Copy every text line from the records below exactly, leaving out the pictures.

○ ○ ○ ○

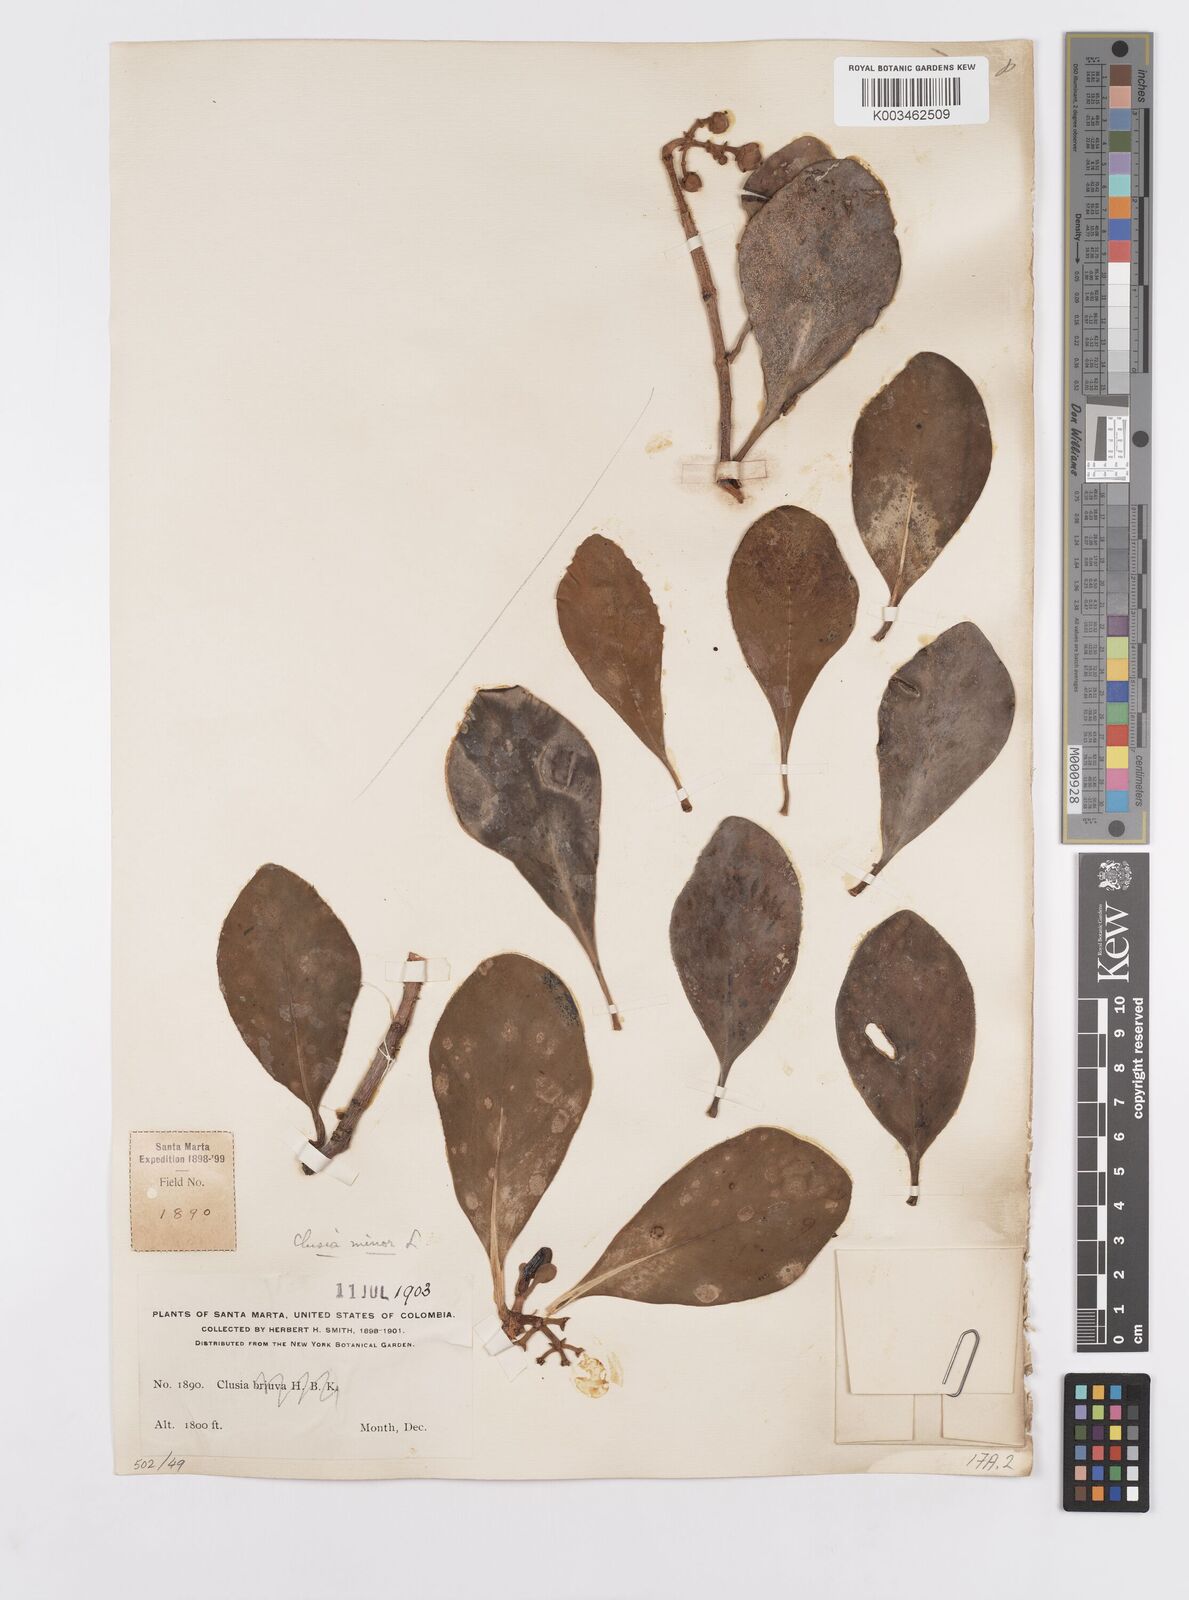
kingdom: Plantae
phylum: Tracheophyta
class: Magnoliopsida
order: Malpighiales
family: Clusiaceae
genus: Clusia
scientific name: Clusia minor
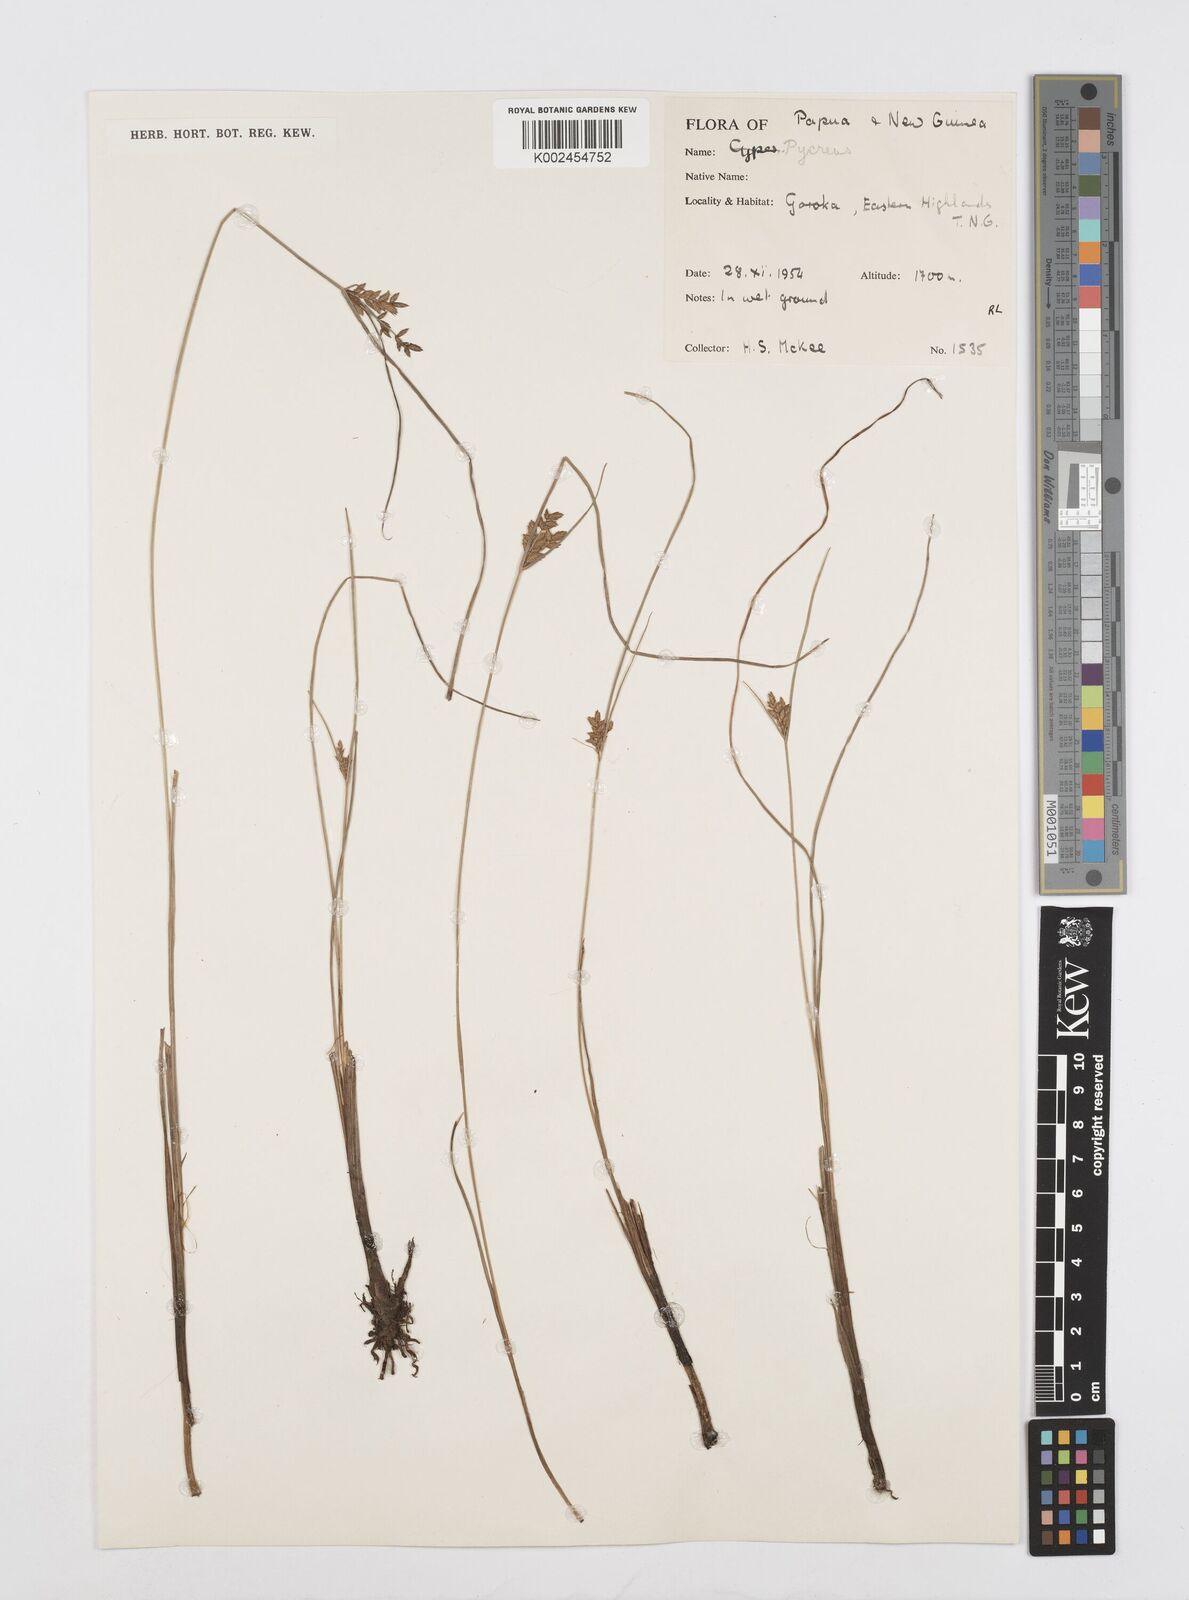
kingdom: Plantae
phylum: Tracheophyta
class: Liliopsida
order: Poales
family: Cyperaceae
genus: Cyperus
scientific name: Cyperus unioloides
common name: Uniola flatsedge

○ ○ ○ ○

_Finished answer_
kingdom: Plantae
phylum: Tracheophyta
class: Magnoliopsida
order: Malpighiales
family: Clusiaceae
genus: Clusia
scientific name: Clusia minor
kingdom: Plantae
phylum: Tracheophyta
class: Liliopsida
order: Poales
family: Cyperaceae
genus: Cyperus
scientific name: Cyperus unioloides
common name: Uniola flatsedge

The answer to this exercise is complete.